### ページ抜粋
::::::

2018-12-08 09:53:43 | 教室から
おはようございます。堺市西区の上野芝にある個別指導の学習塾ONE-S(ワンズ)の塾長の松下です。

先日はM1グランプリがありましたね。お笑いが大好きな私は第1回から欠かさず見ています。これまでで特に印象に残っているのは、笑い飯の「奈良県立民族博物館」と「鳥人」はゲラゲラ大声で笑いました。ここ数年は少しパワーダウンしたかなと思っていましたが、今年は久々に面白かったです。

私はスポーツでも審査員が点数をつける競技があまり好きではありません。理由は単純に「わかりにくい」からです。この技を決めれな〇点、このミスをすれば〇点減点などがあるのでしょうが、それでも審査員によって大きく点数がバラついているのをみると、なんだかスッキリしなくて「わかりにくい」です(まあ、私が無知なだけで見る人が見ればちゃんとその違いもわかるのでしょうが)。

これがM1のような「漫才」となるともっと「わかりにくい」ですよね。それこそ、このボケが〇点、ツッコミが〇点、という明確な基準はありませんし、テンポや間を重視するのか、発想力なのか、客席の笑いの量を重視するのか、そもそも「笑いのツボ」なんて人それぞれでしょうから、それを採点するというのは大変な仕事ですね。万人がおもしろいと認めるものなんてないかもしれませんし、もしかすると万人がおもしろいと思うものは実はそれほどおもしろいものではないかもしれませんし。

と、このままでは私の個人的な「お笑い論」みたいになりそうですので(笑)本題に入りますね。

どこが「笑いのツボ」なのかは人それぞれであり、私の場合は優勝した霜降り明星はもちろんですが、見取り図やかまいたちも面白かったです。ですので私が順位をつけると現実の結果とはずいぶんと異なる結果になったでしょう。ただ、ここで大切なのはどのコンビのネタも「その面白さのポイント」すなわち芸人さんが「どこで笑わそうとしているのか」をわかった上で判断しているということです。

::::::

### 提供資料
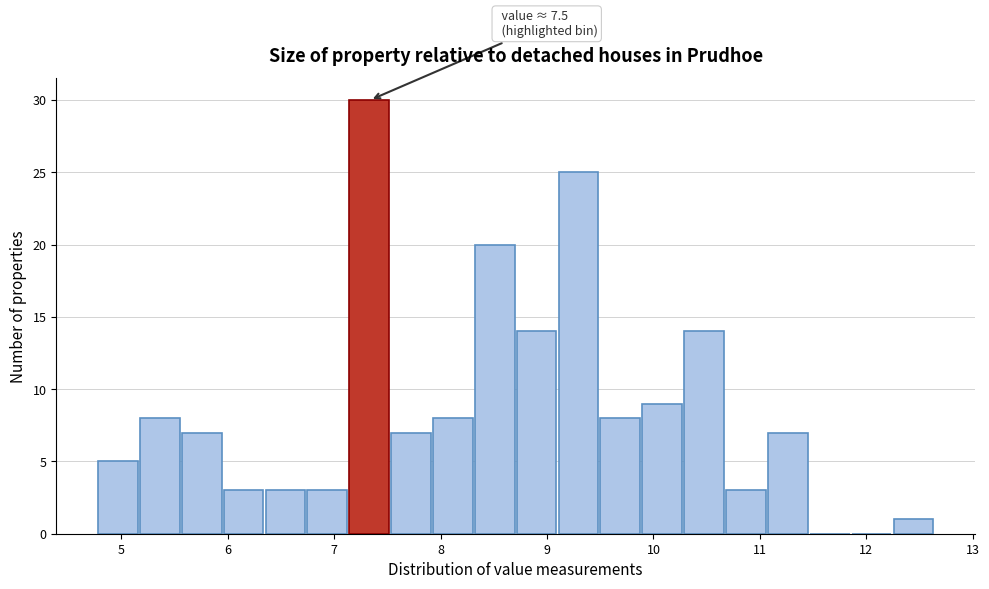

Read against the x-axis, roughly where is the centre of the tallest bar?

7.3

::::::

ページ抜粋から、「これがM1のような「漫才」と」で始まり「のではないかもしれませんし。」で終わる部分を、両端の語句も含めて引用してください。

これがM1のような「漫才」となるともっと「わかりにくい」ですよね。それこそ、このボケが〇点、ツッコミが〇点、という明確な基準はありませんし、テンポや間を重視するのか、発想力なのか、客席の笑いの量を重視するのか、そもそも「笑いのツボ」なんて人それぞれでしょうから、それを採点するというのは大変な仕事ですね。万人がおもしろいと認めるものなんてないかもしれませんし、もしかすると万人がおもしろいと思うものは実はそれほどおもしろいものではないかもしれませんし。